Murderers are made, not born. Yet as a society we seem remarkably uninterested in addressing the root causes of crime. Instead, we act as if evil is somehow inexplicable, a condition of the human experience that will never go away. But people don't kill their fellow students just because they went off their medications, or their girlfriend dumped them, or they played too many violent video games.
Fundamentally, every murderer lacks compassion, not only for others but also for themselves. So perhaps the question to ask is: Who stole their humanity from them?
What happened in their lives to lead them so astray? Or do we really want to believe that some babies are just born "evil?"
In front of Holmes Student Center now stands a makeshift memorial covered by an awning where students can sign their names and write messages of support. Nearby, crosses with the names of the victims rest in a high snow bank. Flowers are everywhere.

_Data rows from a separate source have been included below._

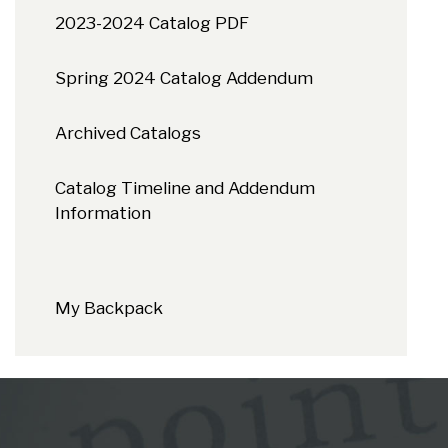
2023-2024 Catalog PDF
Spring 2024 Catalog Addendum
Archived Catalogs
Catalog Timeline and Addendum
Information
My Backpack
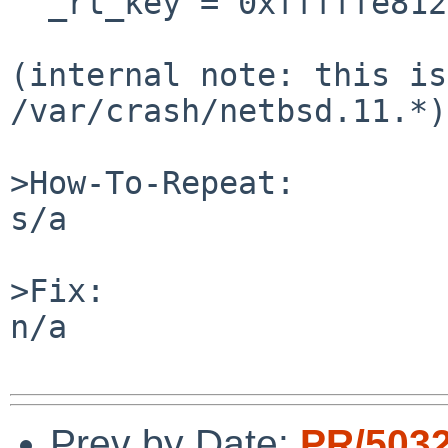
  _rt_key = 0xfffffe81239908b0, rt_tag = 0x0}

(internal note: this is
/var/crash/netbsd.11.*)

>How-To-Repeat:

s/a

>Fix:

n/a

Prev by Date:
PR/503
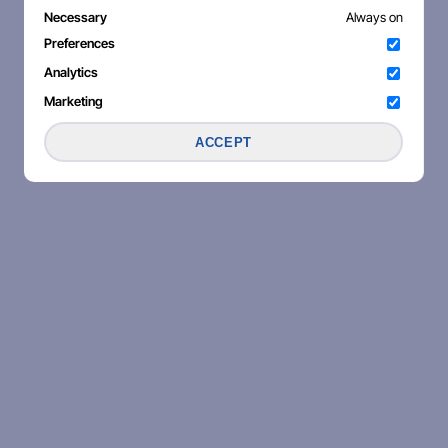
Necessary
Always on
Preferences
Analytics
Marketing
ACCEPT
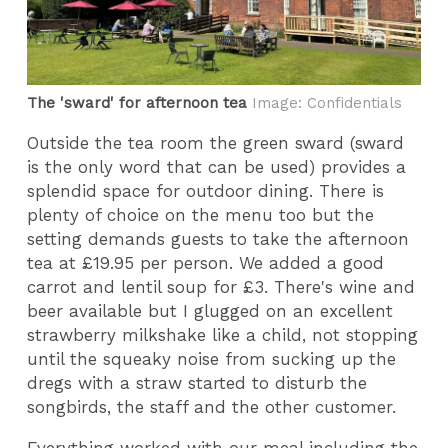
The 'sward' for afternoon tea
Image: Confidentials
Outside the tea room the green sward (sward
is the only word that can be used) provides a
splendid space for outdoor dining. There is
plenty of choice on the menu too but the
setting demands guests to take the afternoon
tea at £19.95 per person. We added a good
carrot and lentil soup for £3. There's wine and
beer available but I glugged on an excellent
strawberry milkshake like a child, not stopping
until the squeaky noise from sucking up the
dregs with a straw started to disturb the
songbirds, the staff and the other customer.
Everything worked with our meal including the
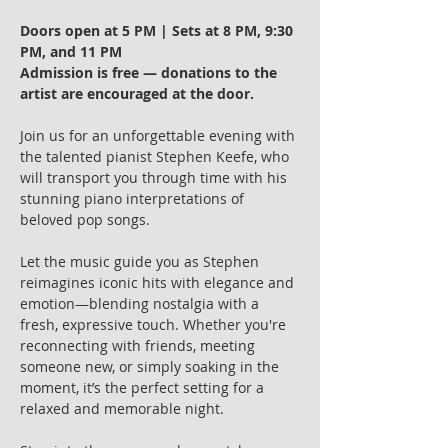
Doors open at 5 PM | Sets at 8 PM, 9:30 
PM, and 11 PM
Admission is free — donations to the 
artist are encouraged at the door.
Join us for an unforgettable evening with 
the talented pianist Stephen Keefe, who 
will transport you through time with his 
stunning piano interpretations of 
beloved pop songs.
Let the music guide you as Stephen 
reimagines iconic hits with elegance and 
emotion—blending nostalgia with a 
fresh, expressive touch. Whether you're 
reconnecting with friends, meeting 
someone new, or simply soaking in the 
moment, it’s the perfect setting for a 
relaxed and memorable night.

On my visit a steady trickle of students comes to visit the memorials.
As I leave my car and walk toward the memorials, two young women pass me in the other direction. Arm in arm, one holds her head down, as if to hide the tears I can see running down her cheeks. In a moment, as I ponder the names on the makeshift crosses, the same feeling will well up in me. And, I will wonder if we will ever learn how to take care of each other.
This essay was published originally as a guest column in the Feb. 24, 2008 issue of the Pantagraph, a Lee Enterprises newspaper serving Bloomington-Normal and central Illinois.